While the term burnout has permeated our consciousness for years as some form of professional overwhelm, it was only officially recognised by the World Health Organisation as a work-related phenomenon in 2019.

Last year, The New York Times coined the term “worry burnout” for a new strand of extreme overload particular to the past two years, and it’s a double-edged sword, because it involves not simply being professionally overworked but being overburdened with existential worries too. Worry burnout is a little trickier to deal with, not least because many of us have never experienced it. The New York Times described it as “an all-consuming exhaustion during extreme stress”. After two years of being on our guard and in a heightened state of vigilance against Covid-19, many of us have wound up in a chronically exhausted emotional state. 

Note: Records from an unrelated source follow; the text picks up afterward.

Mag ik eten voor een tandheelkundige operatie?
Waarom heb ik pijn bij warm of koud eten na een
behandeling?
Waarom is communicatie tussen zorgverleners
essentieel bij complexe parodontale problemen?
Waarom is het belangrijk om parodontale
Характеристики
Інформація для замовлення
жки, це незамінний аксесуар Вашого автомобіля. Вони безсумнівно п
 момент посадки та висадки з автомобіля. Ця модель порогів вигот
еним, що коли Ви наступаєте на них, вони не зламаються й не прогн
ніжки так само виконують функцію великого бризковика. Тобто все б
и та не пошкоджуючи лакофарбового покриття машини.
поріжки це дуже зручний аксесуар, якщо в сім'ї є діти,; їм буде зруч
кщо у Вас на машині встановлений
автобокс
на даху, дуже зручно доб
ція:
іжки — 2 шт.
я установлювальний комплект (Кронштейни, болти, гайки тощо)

We’re in a catch 22 situation too of course, because one type of burnout will quickly foster the other, so it’s difficult to imagine any one of us failing to identify with the feelings of fatigue, hopelessness and anger that can characterise either condition. It should be said, too, that many people whose workload hasn’t increased, who haven’t had to home-school, and who may actually have gained more time by not having to commute, are also reporting feelings of burnout due to the oppression of the quasi house arrest we’ve been under for so long and the weariness of sitting at the same computer in the same room in the same home for 24 months straight. I imagine it’s how frontline healthcare workers feel dressed in PPE all day – suffocated and stifled.  

Lynn explains that, “An individual is often in burnout before they even begin to recognise the signs.” So if as you read this article you’re getting a fresh perspective on your frame of mind, there are a variety of strategies you can adopt to help dampen the flames of burnout, from lightening your workload to asking for help and taking mental and physical breaks (all of which we’ve heard before). But the one that struck me most was the practice of compassion; toward yourself and others. An article in the Harvard Business Review last year reported on research that suggests compassion is a muscle that needs to be trained and that developing and practising compassion is essential to combating burnout. It’s refreshing to hear a solution that offers a more softly softly approach, because the kind of chronic fatigue intrinsic to burnout robs us of our capacity to ask for help, engineer changes in our workload or summon the energy and enthusiasm for any kind of physical exercise.

I often think kindness is an antidote to many of our demons, but it’s good to see the concept being expounded by professionals now. So as the government draws up a roadmap for life after Covid, we can begin to steer ourselves beyond burnout by simply being kind, because as a wise man once said, “Kindness begins with the understanding that we all struggle.” I suppose the mantra of 2020, which we all became so weary of hearing, is true. We’re all in this together.